Work request
Set down exactly the lines in the records below that run from the line with "مجموعه مقالات هشتمین کنفرانس ب" to the line with "دانش‌آموزان", inclusive, and nothing more.

Page-level text extractions
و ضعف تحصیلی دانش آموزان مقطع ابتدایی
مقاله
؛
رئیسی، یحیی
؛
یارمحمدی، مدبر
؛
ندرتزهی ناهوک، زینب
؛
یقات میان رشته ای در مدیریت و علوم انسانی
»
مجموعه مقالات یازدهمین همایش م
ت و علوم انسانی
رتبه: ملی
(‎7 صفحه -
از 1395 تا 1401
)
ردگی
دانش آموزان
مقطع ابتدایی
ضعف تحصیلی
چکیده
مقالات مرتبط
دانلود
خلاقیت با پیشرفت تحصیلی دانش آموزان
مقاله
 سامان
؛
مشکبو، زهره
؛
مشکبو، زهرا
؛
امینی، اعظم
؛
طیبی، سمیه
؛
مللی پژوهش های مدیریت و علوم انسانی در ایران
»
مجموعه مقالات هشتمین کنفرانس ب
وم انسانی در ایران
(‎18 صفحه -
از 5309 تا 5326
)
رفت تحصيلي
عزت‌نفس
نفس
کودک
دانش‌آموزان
--
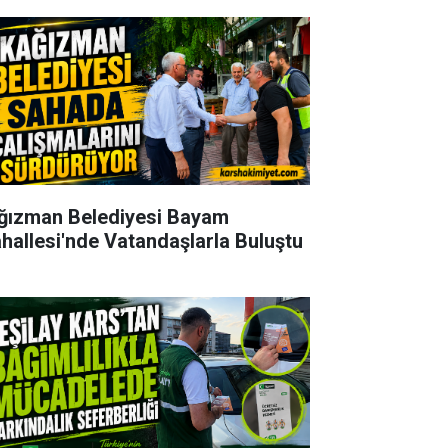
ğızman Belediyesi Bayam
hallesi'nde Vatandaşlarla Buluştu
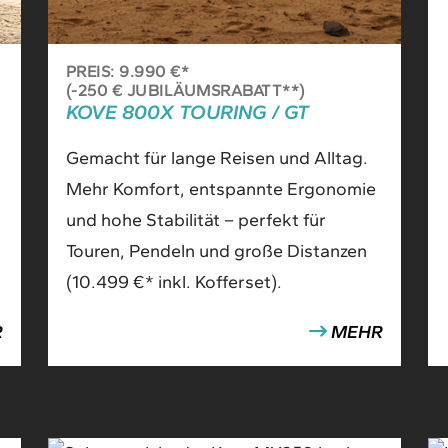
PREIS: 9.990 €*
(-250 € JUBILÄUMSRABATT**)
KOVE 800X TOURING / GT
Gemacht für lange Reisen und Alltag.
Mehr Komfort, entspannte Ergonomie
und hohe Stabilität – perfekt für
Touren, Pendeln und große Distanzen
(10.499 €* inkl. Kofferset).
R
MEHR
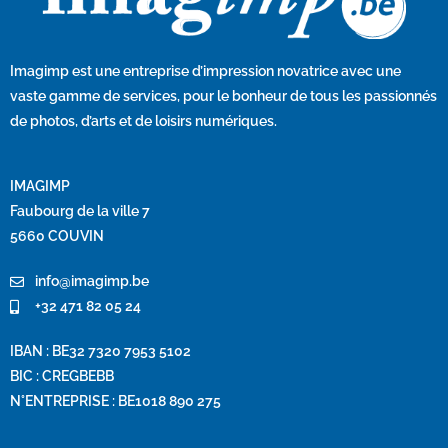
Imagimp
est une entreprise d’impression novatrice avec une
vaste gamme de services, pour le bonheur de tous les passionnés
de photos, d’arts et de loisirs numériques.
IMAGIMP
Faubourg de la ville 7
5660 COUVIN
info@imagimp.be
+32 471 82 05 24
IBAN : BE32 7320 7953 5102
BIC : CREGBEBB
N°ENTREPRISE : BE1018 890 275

The answer
مجموعه مقالات هشتمین کنفرانس ب
وم انسانی در ایران
(‎18 صفحه -
از 5309 تا 5326
)
رفت تحصيلي
عزت‌نفس
نفس
کودک
دانش‌آموزان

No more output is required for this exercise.